Momentum, ceilings, and Justin Delacour's Diet

For the two and a half years from October 2001 to March 2004, the polling reality in Venezuela was amazingly stable. 60-70% of the country opposed Chavez, 30-40%...

For the two and a half years from October 2001 to March 2004, the polling reality in Venezuela was amazingly stable. 60-70% of the country opposed Chavez, 30-40% supported him. Emboldened by these numbers – and especially by their consistency and “stickiness” – the opposition took on “Elecciones Ya” as a slogan all the way back in September 2002. Since then, it has been an article of faith for the opposition that any detour through the ballot box would spell the end of the Chavez era. Now, barely five weeks before the long awaited vote, things are changing.

Every poll there is shows Chavez rising, and rising fast. GQR has the comandante ahead of the opposition now, while Mercanalisis, Consultores 21 and Datanalisis show him still lagging but closing the gap. For once there is movement in the polling data, a situation we hadn’t seen since the Halcyon days of 2001 and Vladimiro Montesinos’ Venezuelan Vacation. And as Toby Bottome told Bloomberg, there’s no doubt who has the momentum on his side right now.

The question is where, exactly, Chavez’s ceiling is. At what percentage does he run into the block of committed antichavistas who just will never vote for him no matter what? My intuition is that Chavez can’t get more than 50%. But as more and more polls come out showing Chavez rising fast, this could just be one more of yesterday’s certainties.

Can the opposition react? Will its campaign manage to stem or stop the advance? Will their spokesmen be effective enough? their street-level activists organized enough? Can Enrique Mendoza bring orden to this pea? If he can, his leadership position in the CD will become unassailable. If not, I’ll be blogging until 2021.

Spare a thought, though, for Justin Delacour and the philochavista apologists in the first world who’ve spent the last three years explaining to us why it is that all the pollsters in Venezuela are dirty cheating lying chavez-murder-plotting fascist puppy-kicking baddies. How do they square off this last rash of polls with the constant drip of anti-pollster agitation? How exactly is this pollster conspiracy supposed to work, anyway? To say the least, it’s an odd, odd oligarchical conspiracy that scares and demoralizes the bejeezus out of oppositores just now, in the critical phase of the campaign, while it encourages and emboldens chavismo.

Delacour and Co. might do well to consider the alternative hypothesis – that, in fact, the polls have been right all along, and quite simply Chavez is growing in popularity right now. A simple, parsimonious explanation that, unfortunately, would obligate them to adopt a diet rich in their own words.

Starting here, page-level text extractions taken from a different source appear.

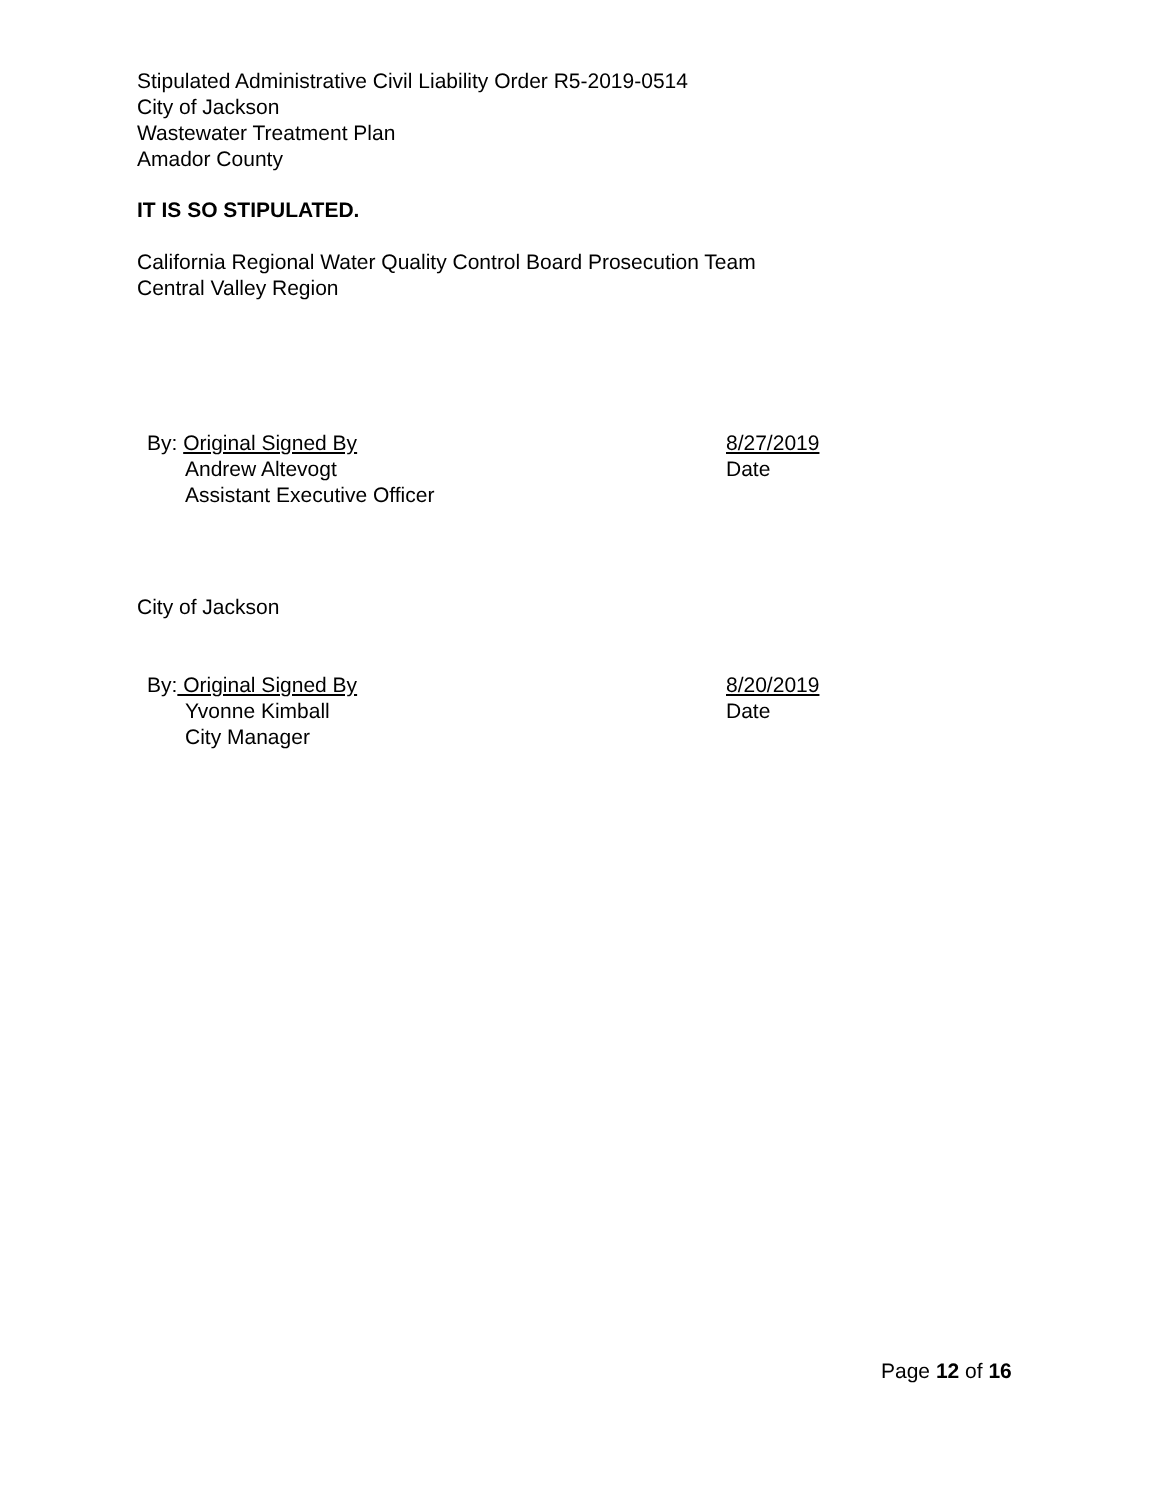Stipulated Administrative Civil Liability Order R5-2019-0514
City of Jackson
Wastewater Treatment Plan
Amador County
IT IS SO STIPULATED.
California Regional Water Quality Control Board Prosecution Team
Central Valley Region
By: Original Signed By
Andrew Altevogt
Assistant Executive Officer
8/27/2019
Date
City of Jackson
By: Original Signed By
Yvonne Kimball
City Manager
8/20/2019
Date
Page 12 of 16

Not, of course, that chavistas seem to have much compunction about turning right around and contradicting a long string of their own statements when they find it politically advantageous. Perhaps they’ll just conveniently forget they’ve spent 3 years slurring the opposition pollsters, turn right around and say, “see, Chavez is going through the roof in your own polls, just like we always said he would!”

Complejo de Jalisco, they call it. Si no ganan, empatan.